The attacks on the World Trade Center hit the cardinal close to home. His cousin's son is one of the hundreds of New York City firefighters missing in the rubble. Michael Lynch, 30, was one of the first who ran into the second building to rescue victims before the tower collapsed.
"I have three prayers in my heart," the cardinal said, just before leaving to celebrate another Mass at 3 p.m.
"First is for our servicemen and women, that they may be safe and fulfill their mission with courage and honor. The second is the nation's goals of punishing the guilty and destroying this network of evil may be successfully accomplished. And third, that all this may be done without the loss of life of innocent people and are always guided by the principles of morality and human dignity that have constantly marked the noblest aspirations of the American character."
Other religious leaders said they fully supported the president's decision to retaliate. "I think the president is doing what he needs to do to protect the nation and all of its citizens," said the Rev.

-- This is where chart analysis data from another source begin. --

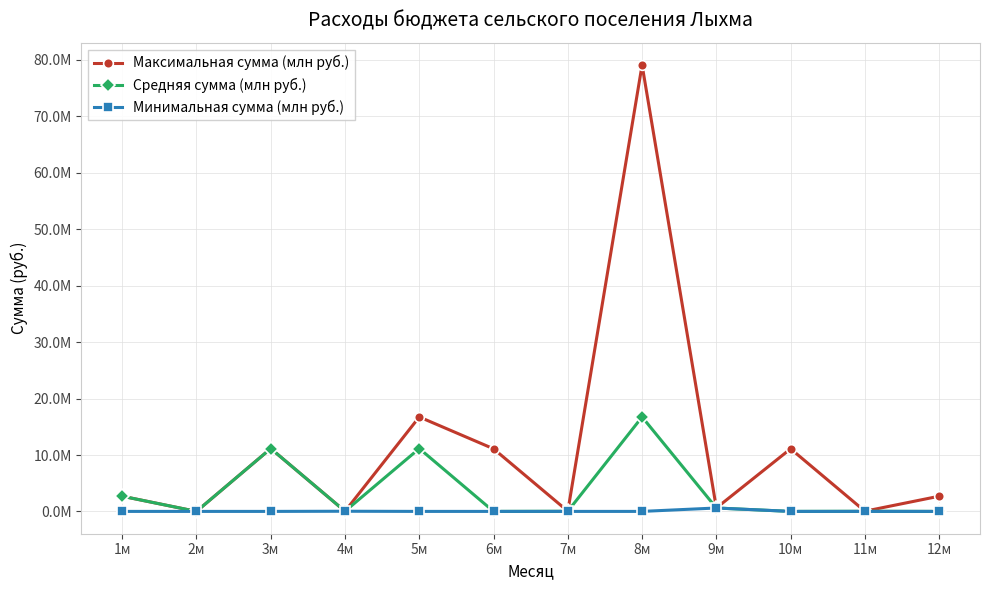

What is the average value of the Минимальная сумма (млн руб.) series?

62673.5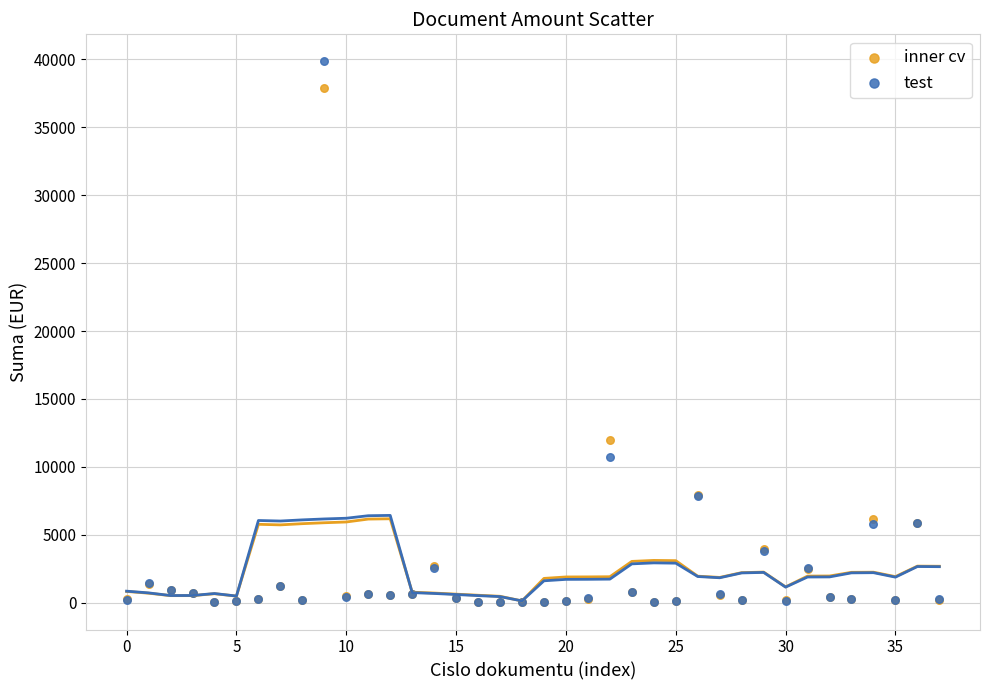

In the inner cv series, what Y value is closest to 18957?

11948.3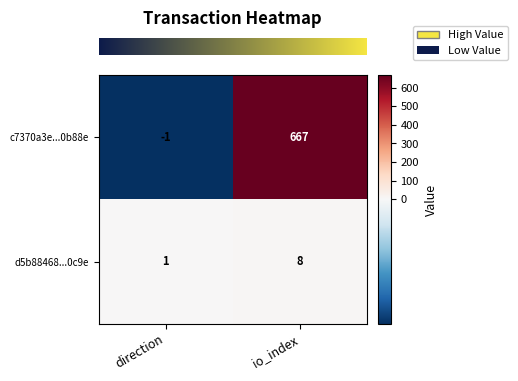

What is the sum of the d5b88468...0c9e values at io_index and direction?

9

Walter Rossi, assistant rector at the Basilica of the National Shrine of the Immaculate Conception in Northeast. "I don't believe he's behaving haphazardly, but cautiously."
It would be hard to find someone yesterday who would disagree with a single word the clergy said.
"We had no other choice, unless we wanted to look like fools," said Kerry Barr, a student at Indiana State University who was sightseeing near the Capitol, about an hour after learning the United States and its allies were fighting on Afghan soil.
Joey Klein of Cleveland shared her sentiment. "It's our job as leaders of the free world to show that [terrorism] is not tolerated. We had to do something," he said.
Some said President Bush had waited too long to strike, giving bin Laden time to flee. "We gave him a chance to hide by waiting this long," said Colin Mallory of Madison, Va.
Many others were glad the president took time to organize the troops and win support from allies like England and Germany.
"Waiting shows maturity, and I think Mr. Bush did the right thing by taking his time," said Kenneth Fielding, a tourist from Idaho. "If we had rushed into it, more countries would have supported the Taliban."
State and local politicians agreed with the public.
"I think what the leadership is doing is right we've got time on our side, but we have got to stop terrorism," said Maryland Sen. Walter M. Baker, Eastern Shore Democrat and former Army sergeant who was deployed to Germany after World War II as part of a force sent to curb Soviet expansion in Europe.
Maryland House Minority Leader Robert H. Kittleman, a Howard County Republican who is a retired Navy officer and engineer, praised Mr. Bush's actions to date. "He has been prudent from all I can tell," Mr. Kittleman said. "It's not just a wild strike just to say he's done something."
Yesterday began as an ordinary Sunday for most local folks, having brunch at restaurants or at home, playing or watching football, or attending church services. Mr. Bush had started his day in Emmitsburg, Md., at a memorial service for the nation's 101 firefighters who died in the line of duty last year.
Monique Washington of Northwest was out taking advantage of the Columbus Day sales at the Pentagon City shopping center as morning turned to afternoon. "I guess I was expecting us going to war sometime during the week," she said. "I guess this caught me off guard. Now I have to go home and watch the news."
"If we didn't retaliate, I'd like for the politicians to explain why we didn't to the 6,000 buried in the rubble," said Mr. Mallory, a member of the Harley Owners Group. He had wrapped an American flag around his head to show his support for the latest military response.
Vietnam veteran and Harley owner Roger Wood of Charlottesville said he wouldn't mind going to fight for his country. "We need to take care of this completely, once and for all, so us guys from Vietnam would be proud," said Mr. Wood, who was a helicopter captain in 1965. "I'd love to be over there myself."
Still, some said they will be more wary now. A strike on Afghanistan could mean more terrorist attacks on Americans throughout the country. "Another strike on America is inevitable," said Mr. Klein. "I don't want to be retaliated upon. But we are doing what we have to do."